Another poll has landed in the race for New Jersey governor, and it tells a pretty similar story to a number of other nonpartisan polls released in recent weeks: Rep. Mikie Sherrill (D-Montclair) has a lead, but not a big one.
According to the new poll from Rutgers-Eagleton, Sherrill leads former Assemblyman Jack Ciattarelli (R-Somerville) among likely voters by a five-point margin, 50% to 45%.
Sherrill’s lead over Ciattarelli in Rutgers-Eagleton polls has slowly collapsed over the course of the general election campaign. In June, Rutgers-Eagleton put Sherrill up 51%-31% – a somewhat unbelievable result that was trashed by the Ciattarelli campaign – while in August, the pollster found Sherrill leading by a more realistic 44%-35% margin.

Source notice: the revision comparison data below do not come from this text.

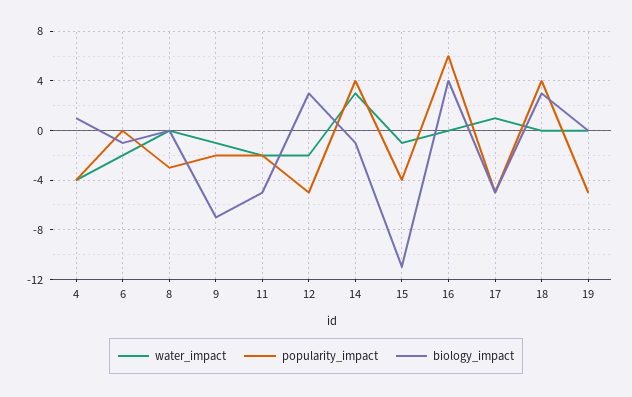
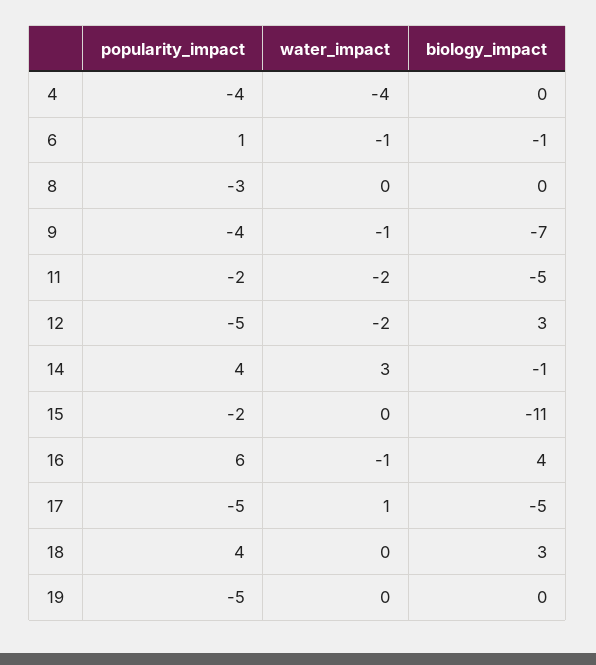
  {
    "water_impact": {
      "4": -4,
-     "6": -2,
+     "6": -1,
      "8": 0,
      "9": -1,
      "11": -2,
      "12": -2,
      "14": 3,
-     "15": -1,
+     "15": 0,
-     "16": 0,
+     "16": -1,
      "17": 1,
      "18": 0,
      "19": 0
    },
    "popularity_impact": {
      "4": -4,
-     "6": 0,
+     "6": 1,
      "8": -3,
-     "9": -2,
+     "9": -4,
      "11": -2,
      "12": -5,
      "14": 4,
-     "15": -4,
+     "15": -2,
      "16": 6,
      "17": -5,
      "18": 4,
      "19": -5
    },
    "biology_impact": {
-     "4": 1,
+     "4": 0,
      "6": -1,
      "8": 0,
      "9": -7,
      "11": -5,
      "12": 3,
      "14": -1,
      "15": -11,
      "16": 4,
      "17": -5,
      "18": 3,
      "19": 0
    }
  }

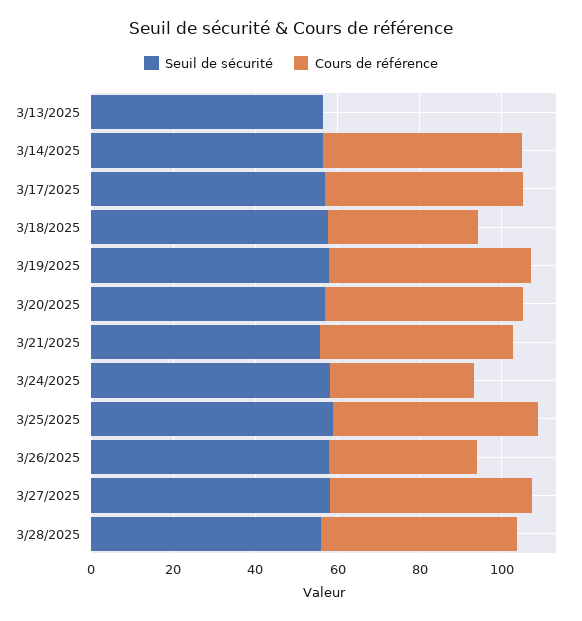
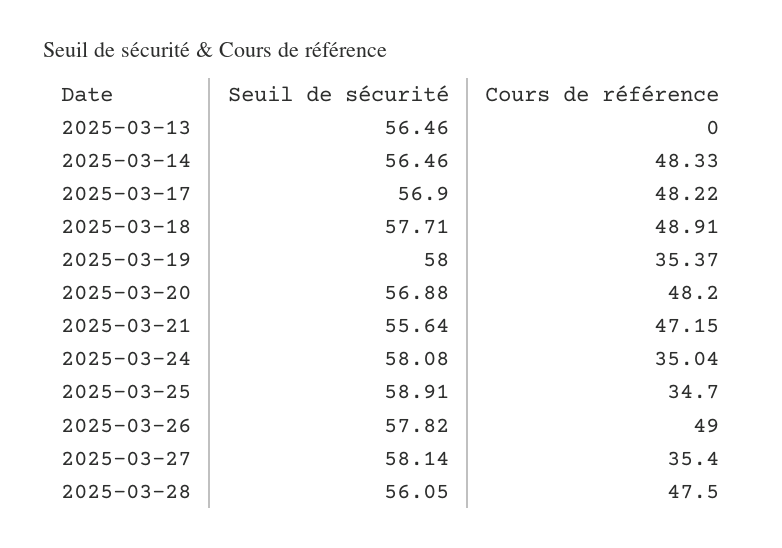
  {
    "Seuil de sécurité": {
      "3/13/2025": 56.46,
      "3/14/2025": 56.46,
      "3/17/2025": 56.9,
      "3/18/2025": 57.71,
      "3/19/2025": 58,
      "3/20/2025": 56.88,
      "3/21/2025": 55.64,
      "3/24/2025": 58.08,
      "3/25/2025": 58.91,
      "3/26/2025": 57.82,
      "3/27/2025": 58.14,
      "3/28/2025": 56.05
    },
    "Cours de référence": {
      "3/13/2025": 0,
      "3/14/2025": 48.33,
      "3/17/2025": 48.22,
-     "3/18/2025": 35,
+     "3/18/2025": 48.91,
-     "3/19/2025": 50,
+     "3/19/2025": 35.37,
      "3/20/2025": 48.2,
      "3/21/2025": 47.15,
      "3/24/2025": 35.04,
-     "3/25/2025": 50,
+     "3/25/2025": 34.7,
-     "3/26/2025": 35,
+     "3/26/2025": 49,
-     "3/27/2025": 50,
+     "3/27/2025": 35.4,
      "3/28/2025": 47.5
    }
  }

“As all eyes turn to New Jersey’s governor’s race as a test of the nation’s political mood, the contest has narrowed in its final weeks,” Ashley Koning, the director of Rutgers’s Eagleton Center for Public Interest Polling, said in a release accompanying today’s poll. “Polls show a close race as voters tune in and opinions solidify, but the outcome will ultimately hinge on each campaign’s turnout operation.”
Predictably, both candidates have enormous leads among voters of their own party in the new poll (95% of Democrats for Sherrill, 94% of Republicans for Ciattarelli). Unaffiliated voters, who could make or break either campaign, prefer Sherrill 49% to 40%.
The two candidates each have advantages on different statewide issues. Ciattarelli is trusted by more voters on crime and safety (49%-35%), taxes (44%-37%), the state economy and jobs (46%-40%), and the state budget (45%-39%); Sherrill is more trusted on health care (50%-35%) and education (47%-40%); and the two candidates are almost exactly tied on affordability and infrastructure issues.
Both candidates now also have negative net approval ratings, likely the result of the millions of dollars that have been spent lambasting one another on TV; Sherrill is viewed favorably by 42% of voters and unfavorably by 45%, while Ciattarelli is slightly deeper underwater at 41%-47%.
Three polls released last week all found results matching Rutgers-Eagleton’s numbers: Fox News put Sherrill up by five points, Quinnipiac put her up by six, and Fairleigh Dickinson University put her up by seven. A pro-Ciattarelli super PAC also found a small Sherrill lead in a poll released earlier this week; the only poll throughout the entire campaign to find Ciattarelli ahead was a September internal poll commissioned by Ciattarelli’s own campaign.
Both candidates are clearly treating the race as highly competitive, as are the national parties eager for a win in one of two gubernatorial elections on the ballot this year. National Democrats in particular have become deeply involved in the race, spending tens of millions of dollars on Sherrill’s behalf and sending in surrogates like former President Barack Obama.
The Rutgers-Eagleton poll was conducted from October 3-17 with a sample size of 795 likely general election voters and a margin of error of /- 4.7%.